= Beginning of Section =

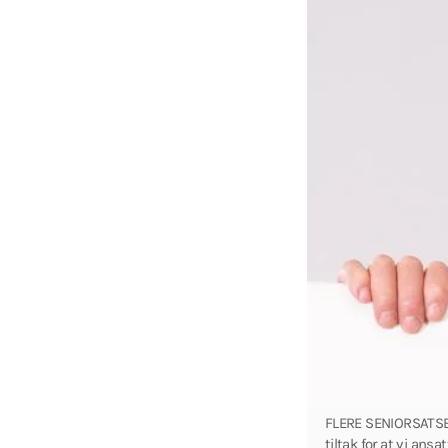
FLERE SENIORSATSER:
tiltak for at vi ans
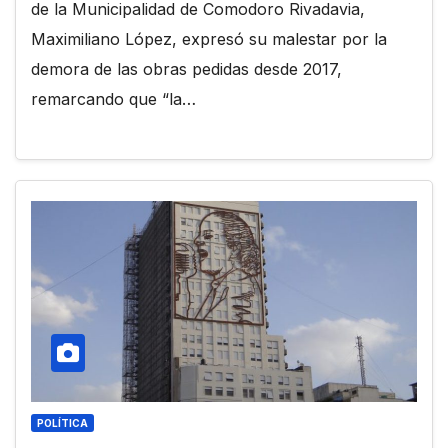
de la Municipalidad de Comodoro Rivadavia,
Maximiliano López, expresó su malestar por la
demora de las obras pedidas desde 2017,
remarcando que “la…
POLÍTICA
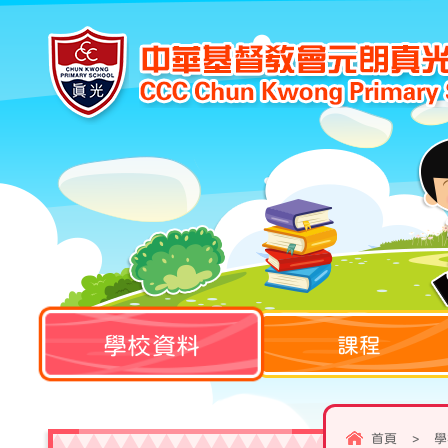
學校資料
課程
首頁
>
學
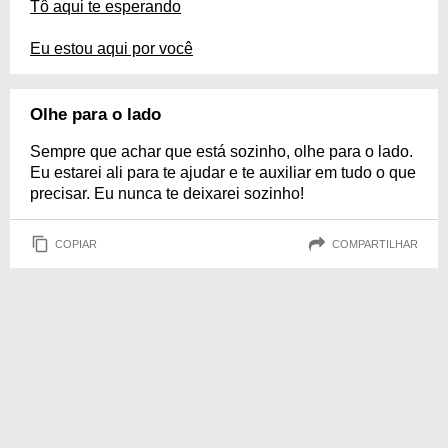
Tô aqui te esperando
Eu estou aqui por você
Olhe para o lado
Sempre que achar que está sozinho, olhe para o lado.
Eu estarei ali para te ajudar e te auxiliar em tudo o que
precisar. Eu nunca te deixarei sozinho!
COPIAR
COMPARTILHAR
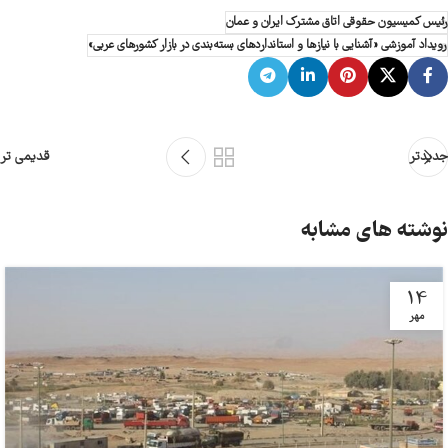
رئیس کمیسیون حقوقی اتاق مشترک ایران و عمان
رویداد آموزشی «آشنایی با نیازها و استانداردهای بسته‌بندی در بازار کشورهای عربی»
جدیدتر
قدیمی تر
نوشته های مشابه
14
مهر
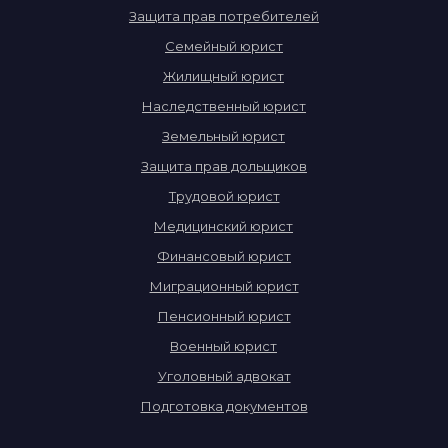
Защита прав потребителей
Семейный юрист
Жилищный юрист
Наследственный юрист
Земельный юрист
Защита прав дольщиков
Трудовой юрист
Медицинский юрист
Финансовый юрист
Миграционный юрист
Пенсионный юрист
Военный юрист
Уголовный адвокат
Подготовка документов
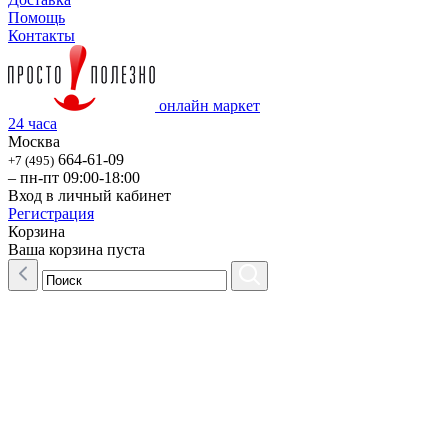
Помощь
Контакты
онлайн маркет
24 часа
Москва
664-61-09
+7 (495)
– пн-пт 09:00-18:00
Вход в личный кабинет
Регистрация
Корзина
Ваша корзина пуста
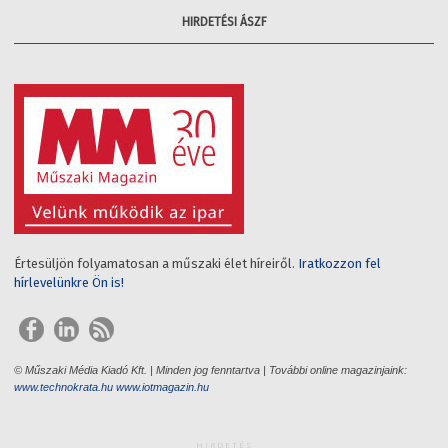
HIRDETÉSI ÁSZF
Értesüljön folyamatosan a műszaki élet híreiről.
Iratkozzon fel
hírlevelünkre Ön is!
© Műszaki Média Kiadó Kft. | Minden jog fenntartva | További online magazinjaink:
www.technokrata.hu
www.iotmagazin.hu
HIRDETÉS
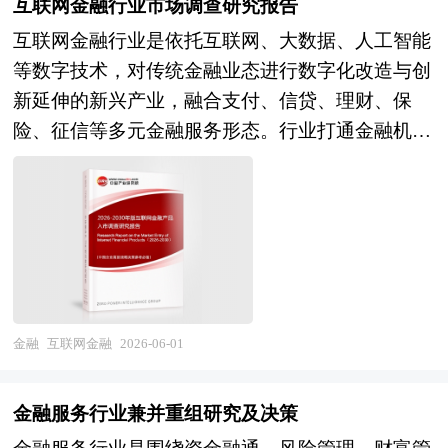
互联网金融行业市场调查研究报告
蓬勃发展的背景下，海外虚拟卡台已成为支撑跨境
互联网金融行业是依托互联网、大数据、人工智能
商业活动的关键支付基础设施。 当前，中国海外
等数字技术，对传统金融业态进行数字化改造与创
虚拟卡台行业正处于快速扩张与合规调整的双重周
新延伸的新兴产业，融合支付、信贷、理财、保
期。一方面，跨境电商、内容出海、AI工具订阅等
险、征信等多元金融服务形态。行业打通金融机
需求爆发式增长，推动虚拟卡开卡量与交易规模持
构、科技企业、实体商户与终端用户，兼具金融服
续攀升；平台服务从单一支付功能向多币种钱包、
务属性与数字科技属性，在提升金融服务效率、拓
智能风控、资金归集等综合服务演进，技术架构逐
宽服务覆盖面、助力实体经济发展等方面发挥着重
步成熟。另一方面，行业面临全球监管趋严的挑
要作用，是现代金融体系的重要组成部分。 在市
战，境外金融牌照合规、反洗钱与KYC审核、数据
场竞争日益激烈、新产品层出不穷的今天，要开发
跨境流动等问题日益凸显，部分早期平台因合规短
一个新品并能迅速在市场上推广其难度是可想而知
板退出市场，行业进入洗牌整合阶段。产业链层
的。只有经过科学的市场分析、消费者分析、竞争
面，上游卡组织合作、中游开卡平台运营、下游跨
金融
互联网金融
2026-06-01
对手的分析，做到有的放矢，才能使企业开发的新
境商户服务构成的生态格局初步形成，但核心支付
产品立于不败之地。企业在新产品入市前需要对相
通道仍依赖国际卡组织，本土化替代方案尚在探
金融服务行业兼并重组研究及决策
关产品的市场做整体分析，了解竞争对手的市场状
索。未来，海外虚拟卡台行业将呈现三大发展趋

= End of Section =

• DESCRIPTION OF THE TASK: The answer must be a single number: the count of lines above that contain the word "sozinho".

• TASK RESULT: 2